Officials from both countries say enhancing student and faculty exchanges will be a critical piece of the bilateral higher-education strategy. Such partnerships "build bridges," Ms. Romanowski says, imagining the linkages that could grow out of a graduate-student exchange. "Who knows what will happen 25 years from now when they are publishing articles together or doing research together?"

Indeed, many experts point to the American education received by earlier generations of Indonesians—some 40 percent of current government ministers studied in the United States—as one reason for the ties between the two countries.

Over the past decade, however, the number of Indonesian students attending college in the United States has dropped precipitously; just 7,500 students from that country studied in the United States during the 2008-9 academic year, down from 13,280 in 1997-8, according to the Institute of International Education. (The partnership hopes to double those numbers within five years.)

The drop-off can be attributed in part to the financial crisis, which sapped the bank accounts of middle-class Indonesians, and in part to concerns after the September 11, 2001, terrorist attacks that Indonesian students would not be able to get visas to study in the United States. Mr.
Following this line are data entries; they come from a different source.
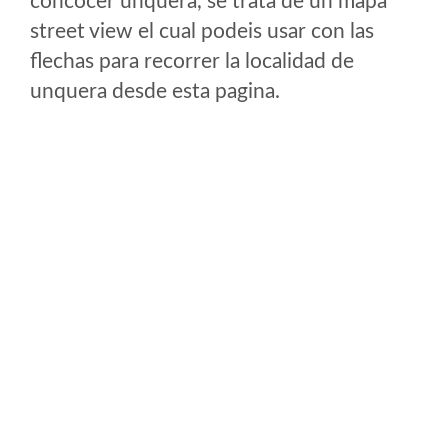
concocer unquera, se trata de un mapa
street view el cual podeis usar con las
flechas para recorrer la localidad de
unquera desde esta pagina.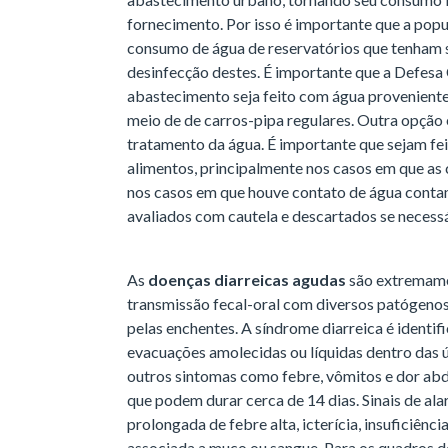
fornecimento. Por isso é importante que a popul
consumo de água de reservatórios que tenham s
desinfecção destes. É importante que a Defesa 
abastecimento seja feito com água proveniente
meio de de carros-pipa regulares. Outra opção é
tratamento da água. É importante que sejam fe
alimentos, principalmente nos casos em que as
nos casos em que houve contato de água conta
avaliados com cautela e descartados se necessá
As
doenças diarreicas agudas
são extremame
transmissão fecal-oral com diversos patógenos (
pelas enchentes. A síndrome diarreica é identif
evacuações amolecidas ou líquidas dentro das ú
outros sintomas como febre, vômitos e dor abd
que podem durar cerca de 14 dias. Sinais de al
prolongada de febre alta, icterícia, insuficiênc
associada a muco ou sangue. Para os quadros de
Hume says the embassy in Jakarta has worked to allay worries that the United States is "a hostile place for a child named Muhammad." Student-visa approval rates, he points out, are 86 percent.

Geoff Moody, director of international recruitment at Green River Community College, in Washington state, says American colleges should understand that the decline in Indonesian enrollments "doesn't necessarily have to do with something we're doing wrong. It has to do with what other countries and schools are doing right."

Countries like Australia, Malaysia, and Singapore, Mr. Moody points out, have eaten into the American market in Indonesia, offering destinations that are closer to home and frequently cheaper. Those countries are also more aggressive about recruiting students, he says.

His institution, which draws about 10 percent of its international student body from Indonesia, has managed to maintain its enrollment levels through attentive recruitment and by offering value to cost-conscious Indonesian parents—almost all of Green River's Indonesian students transfer to well-regarded four-year colleges.

Still, with little available scholarship money, only a select few Indonesians can afford Green River's $16,950 annual price tag.

Signaling Readiness

But if the number of Indonesians studying in the United States has bottomed out, the number of Americans studying in Indonesia is woefully low, just 75 in 2007-8. By contrast, 13,165 students from the United States enrolled in Chinese colleges the same year.

There's broad consensus that any partnership must work in both directions, bringing Indonesian students and scholars to the United States and sending Americans to the island nation. Indonesia is an ideal place to conduct research on some of the world's most pressing issues, Ms. Romanowski notes, such as climate change and food security.

At a recent networking event for international-education administrators from U.S. colleges and foreign embassy personnel, in Washington, Indonesian officials signaled their readiness to collaborate with American institutions. They chatted up visitors and invited every educator who passed by their table to fill out a multiquestion survey about the types of partnerships they sought.

"The message we're getting is that they're ready to work together," said Rachel Herman, director of the English-language center and intensive English program at the University of Central Missouri. "We're ready, too."